二宮尊徳の教え 其の四 はじまりの大道

神道は、まず日本がはじまって以来の「はじまり」の大道であり、皇国の根源の道である。豊葦原(とよあしはら:日本の美称)をこのように、みずみずしい稲穂の実る国、安らかな国として治められた大道である。この「はじまり」の道が、真の神道である。
神道が盛んに行われてから後、儒教や仏教も取り入れられてきた。神道という「はじまり」の道がまだ盛んに行われていない前に、儒教・仏教が入ってくる道理はあるはずがない。

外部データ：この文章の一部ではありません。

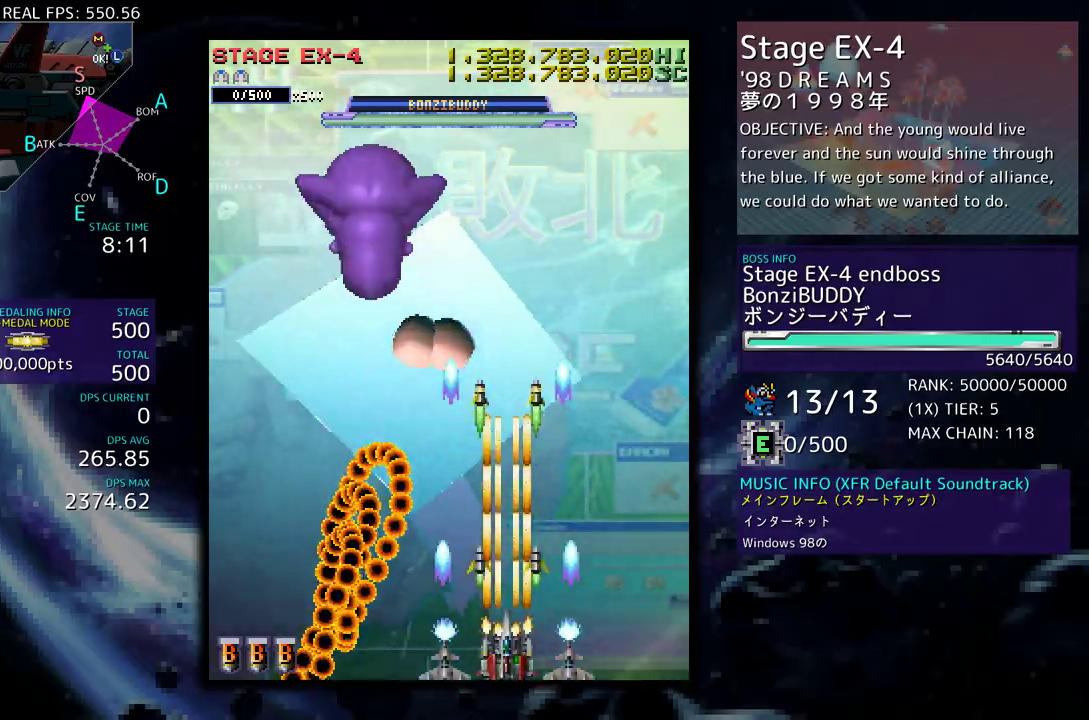
{"buttons": ["DPAD_DOWN", "DPAD_LEFT"], "events": [[300, "DPAD_LEFT", "down"], [300, "DPAD_UP", "down"], [400, "DPAD_UP", "up"], [433, "DPAD_LEFT", "up"], [500, "DPAD_DOWN", "down"], [500, "DPAD_LEFT", "down"]]}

神道つまり「はじまり」の大道がまず行われて、十分に間に合うようになってから、さらに世の中に難しいことも生じて、そのときはじめて儒教や仏教も必要になってくるのだ。これはまことに疑いのない道理である。

(参考:現代語抄訳 二宮翁夜話―人生を豊かにする智恵の言葉

尊徳先生はこのようにおっしゃっております。
日本は、神道、仏教、儒教の順に教えが栄えました。その際、ベースにあったのは神道であり、神道があってはじめて、仏教、儒教が成り立ったのだという風に説明しております。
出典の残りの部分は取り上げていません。